Quando um sábio consultamos
Sobre o que mais o encantou,
Ele o amor nos indicou
E ao amor nos devotamos.

Depois que nos convertemos,
Para o nosso amor erguemos
Uma catedral imensa.

Ela ruiu rapidamente:
Ninguém é tão competente
Nem tão sábio quanto pensa.

Soneto da crueldade do amor

O amor é como um sultão,
Jamais lhe falta mulher,
Tem sempre muitas à mão,
Dispõe de quantas quiser.

No seu harém ele tem
Ao menos sempre quarenta
E fora tem outras cem
Porque nenhuma o contenta.

Se alguém, em dado momento,
De falta de sentimento
O acusa, ele não responde.

Nunca escondeu, não esconde,
Não dissimula ou despista.
O amor é um porco machista.

"Em resposta a poema de um amigo", de Yu Xuanji

"Tristemente ficar neste quarto de hotel
e ao abrir esta carta: tua letra ao papel
Cai a chuva em Ponglai, se apequenam mil montes
sopra o vento no vale, em mil folhas o outono
Pela manhã reler, as palavras são jade
De noite na cama, recitar cada página
Levarei teu poema embalado no sândalo
e agora o mantenho entre a mão e meu canto."

(De Poesia completa de Yu Xuanji, tradução de Ricardo Primo Portugal e Tan Xiao, publicação da Editora Unesp.)

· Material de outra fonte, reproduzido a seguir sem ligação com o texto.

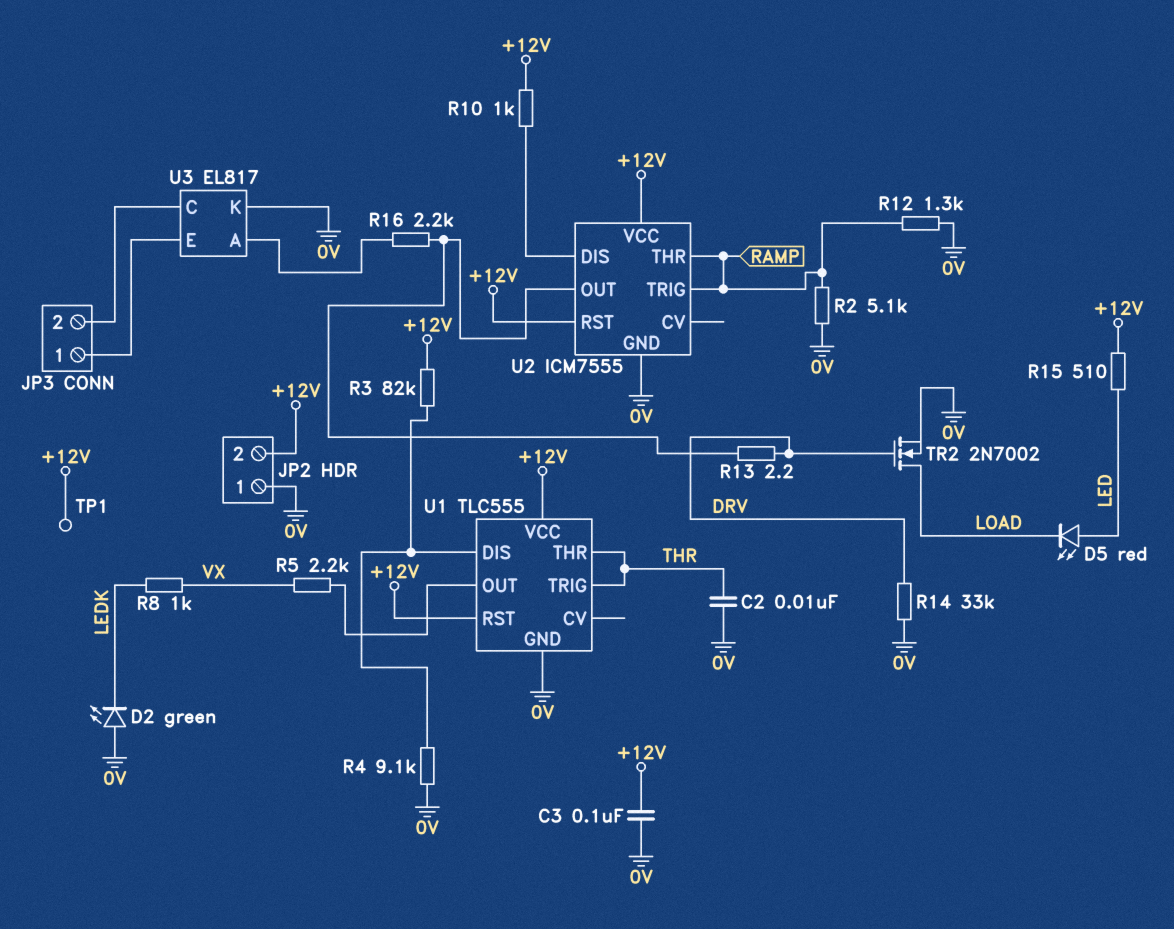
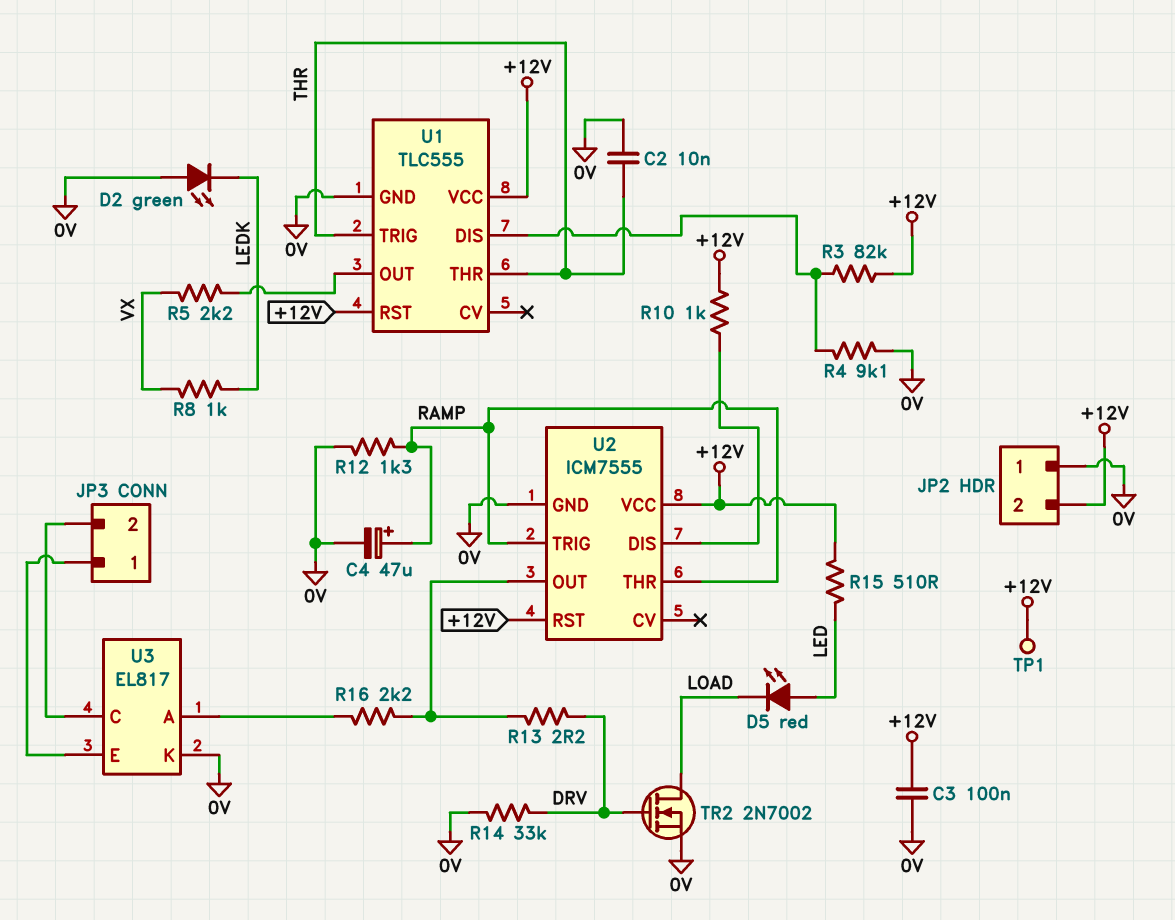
C4: none -> 47uF (plus RAMP, minus 0V)
R2: 5.1k (0V, RAMP) -> none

sexta-feira, 1 de julho de 2016

Um e outro

Quem escreve para si mesmo comete o pecado do egoísmo. Quem escreve para o leitor procura um cúmplice para o crime de presunção.

Sem-número

No dia em que nos disseram
Que o amor só virtudes tem,
E que elas são mais de cem,
Não nos contaram quais eram.

Magnicida

Conforme a entonação dada à palavra, sinto-me como se tivesse assassinado um arquiduque quando me chamam de sonetista.

Paraíso

O Diabo seria mais generoso
e daria a Adão tantas Evas
quantas fossem suas costelas.

... ou não ser

Viver é tão cansativo,
Nos deixa tão extenuado,
Que eu tenho sempre hesitado:
Não sei se durmo ou se vivo.

Choramingos

Já tivemos um rosto mais amável
um jeito mais afável
um modo melhor de sorrir

Foi na época do amor
e nós lhe demos tudo
de que podíamos dispor

Julgávamos justo
tudo lhe darmos
e ainda julgamos
quando hoje nos lembramos
de como o amor era belo
de como parecia inatingível
e de como inacreditavelmente
nos aceitou

Nós nos lembramos dele
de como nos olhou
no primeiro dia
e de como nem nos olhou
no dia em que nos repudiou

Lembrará ele ainda
de nosso rosto amável
de nosso jeito afável
do modo de sorrir
sempre especial
que tínhamos
na época em que pensávamos
que o teríamos para sempre
se o conseguíssemos seduzir?

Monomania

Escrever, escrever. Que droga ou vício
Pode se comparar, ou exceder,
A essa obsessão que temos de escrever,
Essa tarefa insana, esse suplício?

"Comovida ao final da primavera: a um amigo", de Yu Xuanji

"Esvai-se o sonho no arrulhar dos pássaros
mas leve maquiagem basta às lágrimas
À sombra dos bambus a lua afina-se
ao rio quieto aguça-se a neblina
Andorinhas barro a seus bicos portam
abelhas colhem nas antenas pólen
E desde sempre só, este lamento
entre pinheiros dóceis, confidentes."

(De Poesia completa, tradução de Ricardo Primo Portugal e Tan Xiao, Editora Unesp.)